Instructions to follow.
Change every "difference" in the material below to "gap" and leave everything else unchanged. Omit the pictures from your answer.

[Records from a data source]

>>>

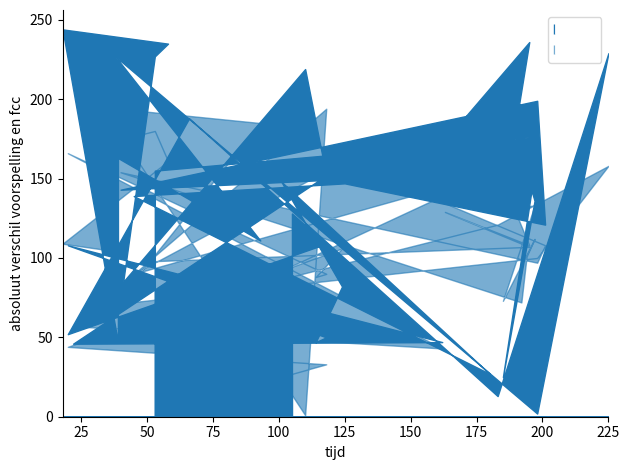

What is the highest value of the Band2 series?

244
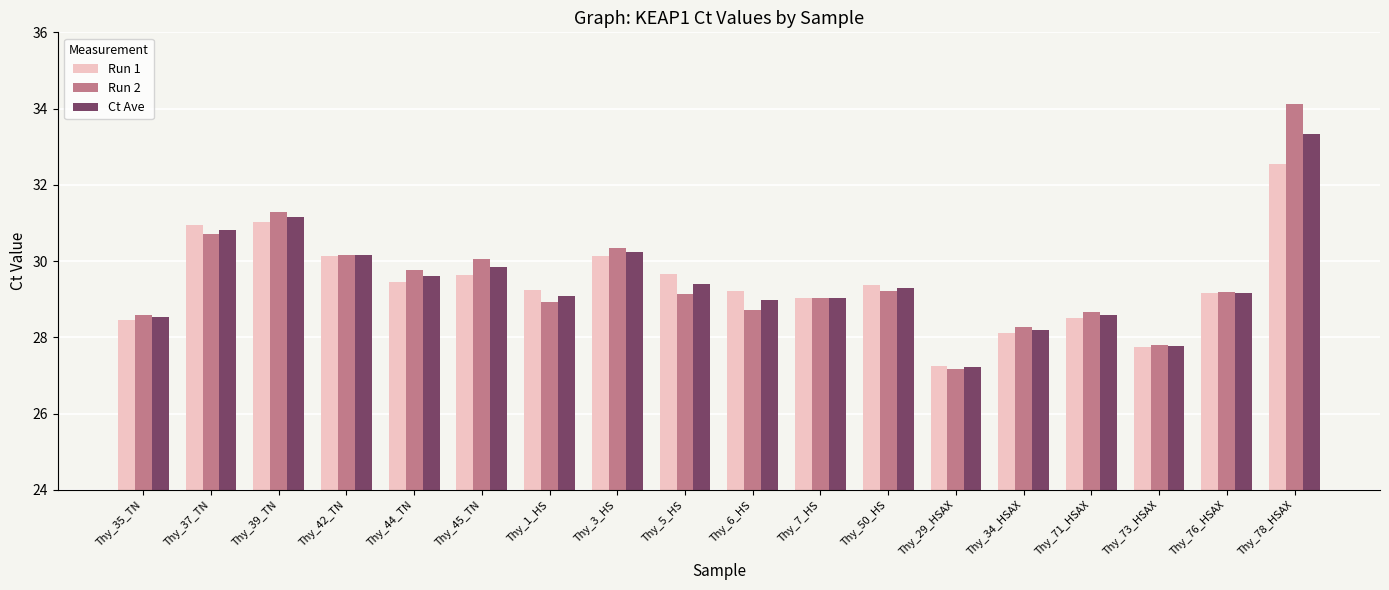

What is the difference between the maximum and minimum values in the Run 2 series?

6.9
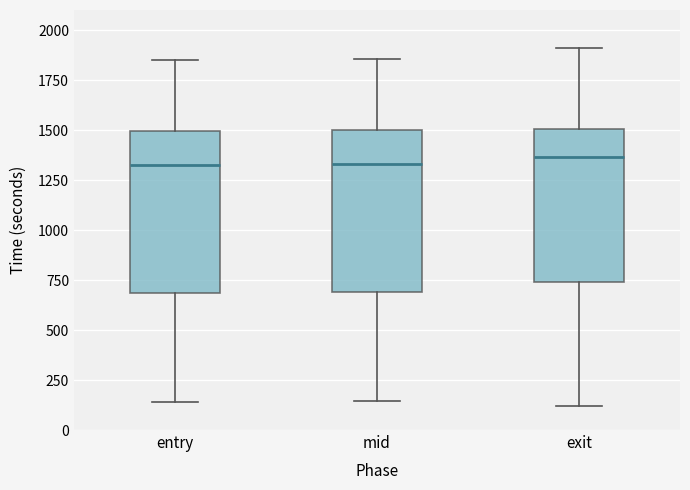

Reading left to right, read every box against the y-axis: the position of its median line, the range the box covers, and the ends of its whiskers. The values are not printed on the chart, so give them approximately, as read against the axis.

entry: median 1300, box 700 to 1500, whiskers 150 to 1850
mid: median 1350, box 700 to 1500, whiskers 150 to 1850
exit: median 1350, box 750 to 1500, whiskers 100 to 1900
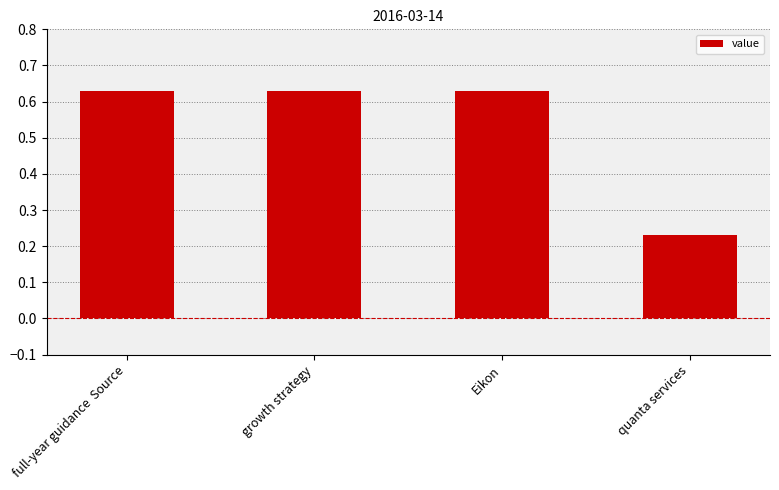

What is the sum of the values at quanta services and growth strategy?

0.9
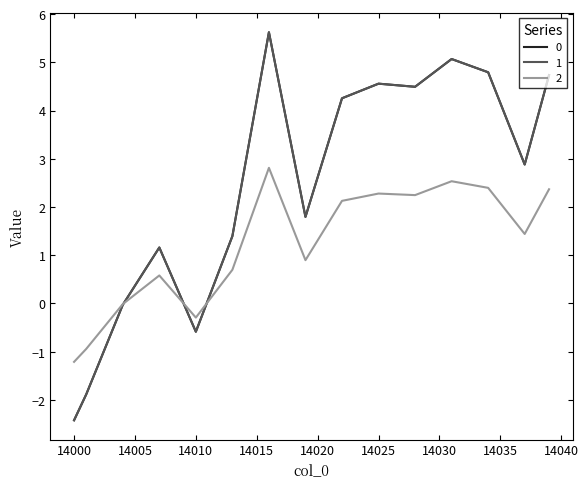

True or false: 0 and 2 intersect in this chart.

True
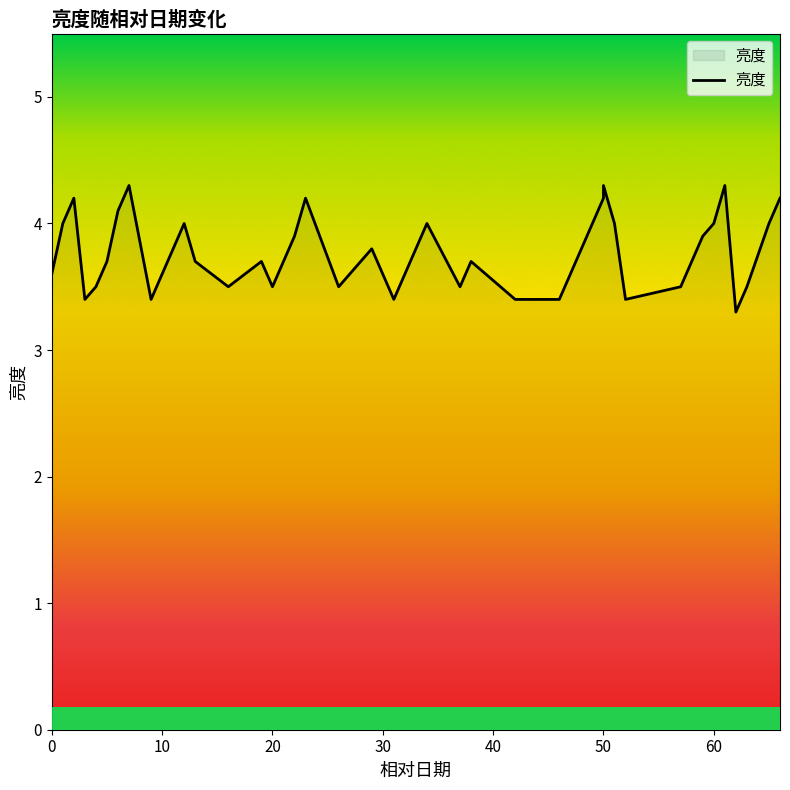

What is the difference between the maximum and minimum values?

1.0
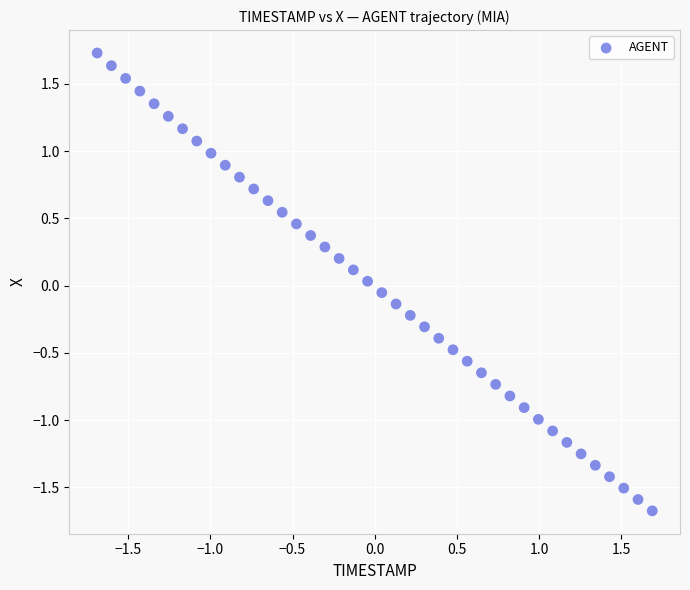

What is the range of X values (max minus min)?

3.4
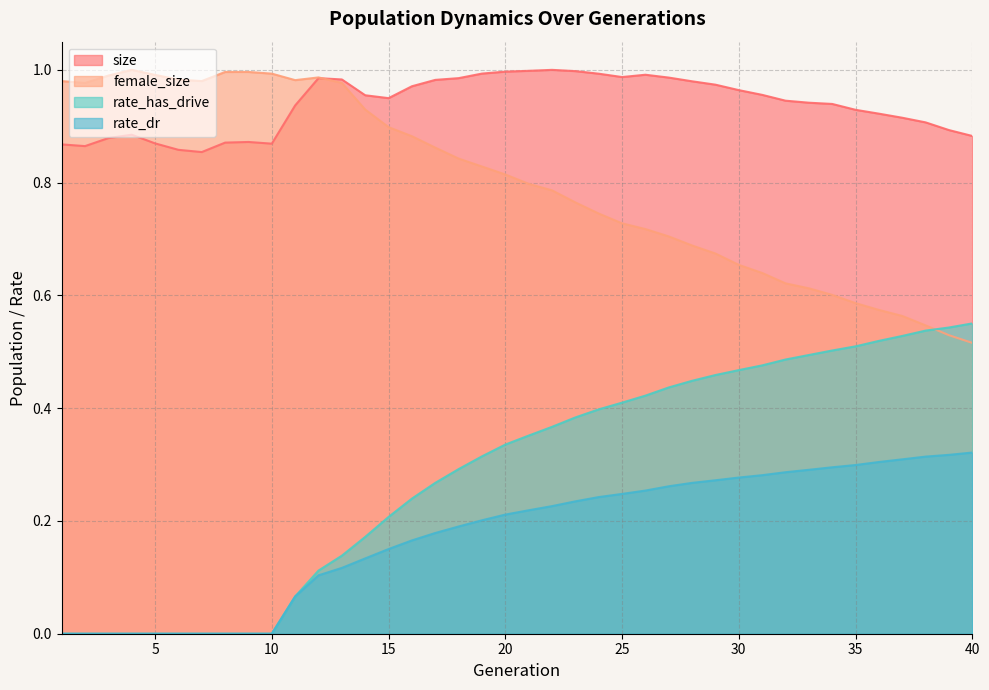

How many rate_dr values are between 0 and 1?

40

<<<

Answer to the problem.
What is the highest value of the Band2 series?

244

What is the gap between the maximum and minimum values in the Run 2 series?

6.9

Reading left to right, read every box against the y-axis: the position of its median line, the range the box covers, and the ends of its whiskers. The values are not printed on the chart, so give them approximately, as read against the axis.

entry: median 1300, box 700 to 1500, whiskers 150 to 1850
mid: median 1350, box 700 to 1500, whiskers 150 to 1850
exit: median 1350, box 750 to 1500, whiskers 100 to 1900

What is the sum of the values at quanta services and growth strategy?

0.9

True or false: 0 and 2 intersect in this chart.

True

What is the gap between the maximum and minimum values?

1.0

What is the range of X values (max minus min)?

3.4

How many rate_dr values are between 0 and 1?

40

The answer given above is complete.